The question then became: How do you interpret a statute like Michigan’s, which bars bringing any action against a drug company over an FDA-approved drug unless there’s been fraud-on-the-FDA? Does the Buckman precedent mean (possibility number 1) that the exception is now preempted, but the remainder of the state law remains in effect. If so, the result is that all suits over FDA-approved drugs are now prohibited in Michigan — a pro-business result. Or does Buckman mean instead (possibility number 2) that the whole state law has to be struck down in its entirety (taking the bitter with the sweet). If so, the result is that no suits over FDA-approved drugs being barred anymore — a pro-plaintiff result. Or (possibility number 3), do you just continue to enforce the state statute as written, because it doesn’t really allow the plaintiff to sue on a fraud-on-the-FDA theory (which is what was forbidden in Buckman), but rather only allows the plaintiff to sue on more traditional theories, while conditioning that right upon the occurrence of a particular factual circumstance — which happens to be fraud-on-the-FDA? That’s another fairly pro-plaintiff result.

In 2004, in a case against Wyeth (WYE) over its Duract drug, the U.S. Court of Appeals for the Sixth Circuit, in Detroit, ruled that possibility number 1 was correct, and knocked out the exception while keeping the rest of the statute. (The pro-business result.) But in late 2006, the U.S. Court of Appeals for the Second Circuit, in New York, ruled that possibility number 3 was correct, and continued to give effect to the exception notwithstanding Buchman. (That’s a pro-plaintiff result.) Both cases involved interpretation of the exact same Michigan statute.
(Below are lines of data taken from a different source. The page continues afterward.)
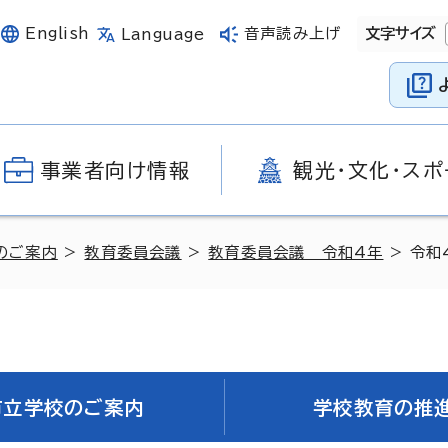
English
音声読み上げ
文字サイズ
Language
事業者向け情報
観光・文化・スポ
のご案内
>
教育委員会議
>
教育委員会議 令和4年
> 令和
市立学校のご案内
学校教育の推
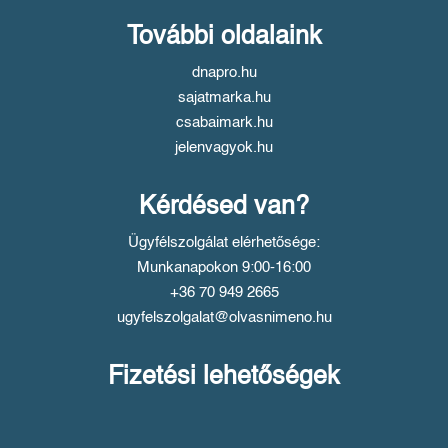
További oldalaink
dnapro.hu
sajatmarka.hu
csabaimark.hu
jelenvagyok.hu
Kérdésed van?
Ügyfélszolgálat elérhetősége:
Munkanapokon 9:00-16:00
+36 70 949 2665
ugyfelszolgalat@olvasnimeno.hu
Fizetési lehetőségek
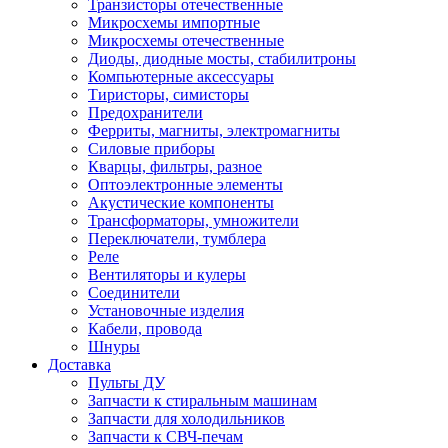
Транзисторы отечественные
Микросхемы импортные
Микросхемы отечественные
Диоды, диодные мосты, стабилитроны
Компьютерные аксессуары
Тиристоры, симисторы
Предохранители
Ферриты, магниты, электромагниты
Силовые приборы
Кварцы, фильтры, разное
Оптоэлектронные элементы
Акустические компоненты
Трансформаторы, умножители
Переключатели, тумблера
Реле
Вентиляторы и кулеры
Соединители
Установочные изделия
Кабели, провода
Шнуры
Доставка
Пульты ДУ
Запчасти к стиральным машинам
Запчасти для холодильников
Запчасти к СВЧ-печам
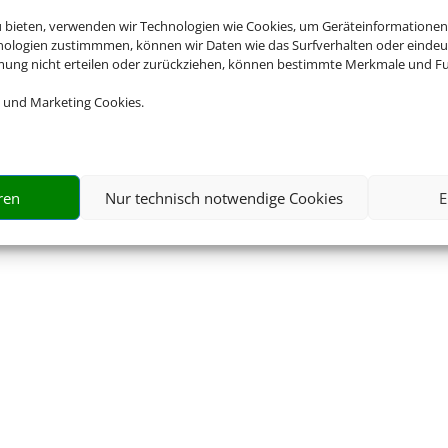
u bieten, verwenden wir Technologien wie Cookies, um Geräteinformationen
nologien zustimmmen, können wir Daten wie das Surfverhalten oder eindeut
mmung nicht erteilen oder zurückziehen, können bestimmte Merkmale und Fu
 und Marketing Cookies.
© 2026 • Schmetterling
ren
Nur technisch notwendige Cookies
E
It’s the latter case, then known as Desiano and now known as Kent, that the Supreme Court just decided to hear. (The Michigan case had been transferred to New York as a result of the multi-district litigation process.)

According to Mark Herrmann, a partner at Jones Day in Chicago who has written about these issues, of the eight laws that are implicated by the appeal, the Michigan law imposes the strongest curbs on suits over FDA-approved drugs, in that it purports to bar any such suit absent fraud-on-the-FDA. (Herrmann also co-writes the Drug and Device Law Blog, available here.)

The next strongest law, Herrmann says, is the Texas statute, which bars “failure to warn” claims absent fraud-on-the-FDA. Since “failure-to-warn” — an accusation that the drug label failed to warn doctors and patients about just how unsafe the drug really was — is by far the most common theory for bringing personal injury suits against drug companies, this law is also quite powerful. In April, in the Ledbetter case, the Texas state judge presiding over 1,000 Vioxx suits ruled that possibility number one was correct, following the Sixth Circuit, and granted partial summary judgment to Merck on the core theory of liability in all of those cases. All of those cases have been stayed pending appeal. (An article Herrmann wrote about that case on his blog at the time is available here.)

The six other states bar only the attempt to seek punitive damages in a case over an FDA-approved drug, absent fraud-on-the-FDA, according to Herrmann. These states are New Jersey, Arizona, North Dakota, Ohio, Oregon, and Utah, according to Herrmann. Judge Carol Higbee, who is presiding over many thousands of Vioxx cases in New Jersey, followed the Desiano reasoning (possibility three), and decided to let the plaintiffs seek to prove fraud-on-the-FDA and, therefore, seek punitive damages in those cases.

We’ll soon get clarity and uniformity. Some pro-business groups are already interpreting the Court’s decision to review the Desiano case as a good sign for their constituency. See, e.g., here.

The case will likely be heard early next year.